* Oil price trims losses after hitting multi-year lows
* Europe stocks erase early gains
* Historic Fed rate decision looms
(Adds open of U.S. markets, byline, dateline; previous LONDON)
By Chuck Mikolajczak
NEW YORK, Dec 14 (Reuters) - Global equity markets slipped
in choppy trading on Monday as oil prices struggled to halt
their slide and weakness in credit markets weighed on sentiment,
with investors cautious ahead of an expected U.S. interest rate
hike later this week.
Brent crude LCOc1 was down 2 percent at $37.17 after
falling as low as $36.33 a barrel, its weakest since December
2008. A fall below $36.20 will take oil prices down to levels
not seen since 2004. U.S. crude CLc1 was little changed, up
about 0.03 percent at $35.63 after earlier falling as low as
$34.53.
The declines in energy weighed on commodity stocks in
Europe, which turned negative after a positive start, while the
S&P energy sector .SPNY , down 0.8 percent, weighed on Wall
Street.
Jitters in high-yield bond markets, which are among the most
vulnerable to higher U.S. rates, also rattled investors. Lucidus
Capital Partners has liquidated its entire portfolio and plans
to return the $900 million it has under management to investors
next month, according to a media report.
The SPDR Barclays (L:BARC) High Yield Bond ETF JNK.P was off 0.7
percent at $33.46 and the iShares iBoxx High Yield Corporate
Bond ETF HYG.P lost 0.9 percent at $78.77.
"The tone is clearly negative today, but not nearly as
negative as it was when you had a $34 handle on WTI, that was a
key pivot point," said Art Hogan, chief market strategist at
Wunderlich Securities in New York.
"Away from that, the narratives and the themes are the same
- we are concerned about junk bonds, we continue to be concerned
about energy prices because we gave up almost 11 percent last
week and are down 35 percent year to date."

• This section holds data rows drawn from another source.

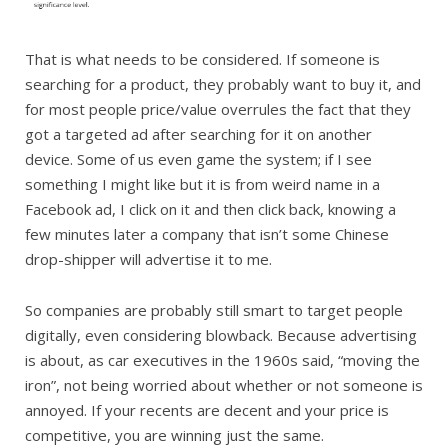
That is what needs to be considered. If someone is
searching for a product, they probably want to buy it, and
for most people price/value overrules the fact that they
got a targeted ad after searching for it on another
device. Some of us even game the system; if I see
something I might like but it is from weird name in a
Facebook ad, I click on it and then click back, knowing a
few minutes later a company that isn’t some Chinese
drop-shipper will advertise it to me.
So companies are probably still smart to target people
digitally, even considering blowback. Because advertising
is about, as car executives in the 1960s said, “moving the
iron”, not being worried about whether or not someone is
annoyed. If your recents are decent and your price is
competitive, you are winning just the same.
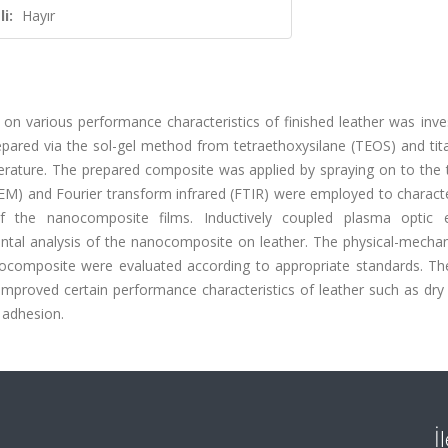
i:
Hayır
on various performance characteristics of finished leather was inve
ared via the sol-gel method from tetraethoxysilane (TEOS) and tit
erature. The prepared composite was applied by spraying on to the 
SEM) and Fourier transform infrared (FTIR) were employed to charact
of the nanocomposite films. Inductively coupled plasma optic 
tal analysis of the nanocomposite on leather. The physical-mechan
nocomposite were evaluated according to appropriate standards. The
mproved certain performance characteristics of leather such as dry
h adhesion.
İ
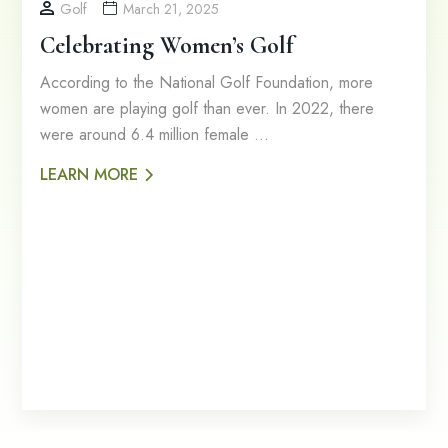
Golf
March 21, 2025
Celebrating Women’s Golf
According to the National Golf Foundation, more
women are playing golf than ever. In 2022, there
were around 6.4 million female …
LEARN MORE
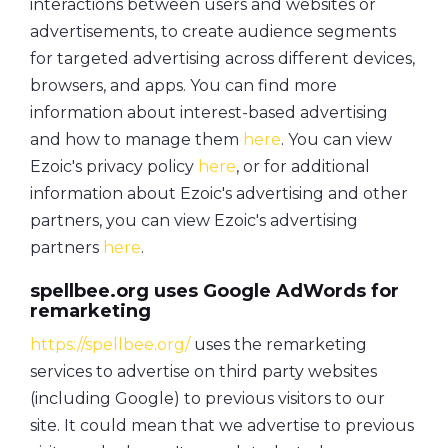
interactions between users and websites or
advertisements, to create audience segments
for targeted advertising across different devices,
browsers, and apps. You can find more
information about interest-based advertising
and how to manage them
here
. You can view
Ezoic's privacy policy
here
, or for additional
information about Ezoic's advertising and other
partners, you can view Ezoic's advertising
partners
here
.
spellbee.org uses Google AdWords for
remarketing
https://spellbee.org/
uses the remarketing
services to advertise on third party websites
(including Google) to previous visitors to our
site. It could mean that we advertise to previous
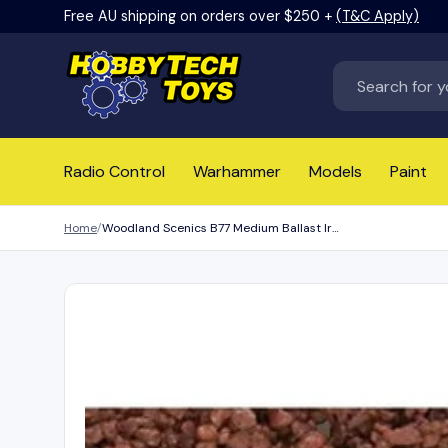
Free AU shipping on orders over $250 +
(T&C Apply)
Skip to content
Search
Radio Control
Warhammer
Models
Paint
Home
Woodland Scenics B77 Medium Ballast Iron Ore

MSCI's all-country world index .MIWD00000PUS lost 0.6
percent, while the pan-European FTSEurofirst 300 .FTEU3 index
fell 1 percent to 1,383.95, erasing an earlier gain of 1
percent.
The Dow Jones industrial average .DJI fell 43.82 points,
or 0.25 percent, to 17,221.39, the S&P 500 .SPX lost 5.27
points, or 0.26 percent, to 2,007.1 and the Nasdaq Composite
.IXIC dropped 16.62 points, or 0.34 percent, to 4,916.84.
Benchmark 10-year Treasury notes US10YT=RR lost 14/32 in
price to yield 2.1883 percent.
The U.S. dollar slipped against major currencies, giving
back earlier gains to resume last week's weakness on worries
that heightened market volatility, caused by the tumult in oil
prices and credit markets, could limit the number of U.S.
interest rate hikes.
The dollar index .DXY was down 0.1 percent at 97.46 and
the euro was up 0.3 percent at $1.102 EUR= .
A Fed rate hike on Wednesday, following a two-day policy
meeting, is a near certainty in the eyes of investors. It would
be the first increase after nearly a decade of loose policy that
began with the onset of the global financial crisis, and is
viewed as a first step towards normalizing monetary conditions.
Traders see an 85 percent chance the central bank will lift
its targeted rate range to 0.25 percent to 0.50 percent from the
current zero to 0.25 percent range, according to CME Group's (O:CME)
FedWatch program.
But against a backdrop of crumbling oil prices and stress in
the high-yield bond market, analysts said the pace of future
rate hikes is of key interest to investors.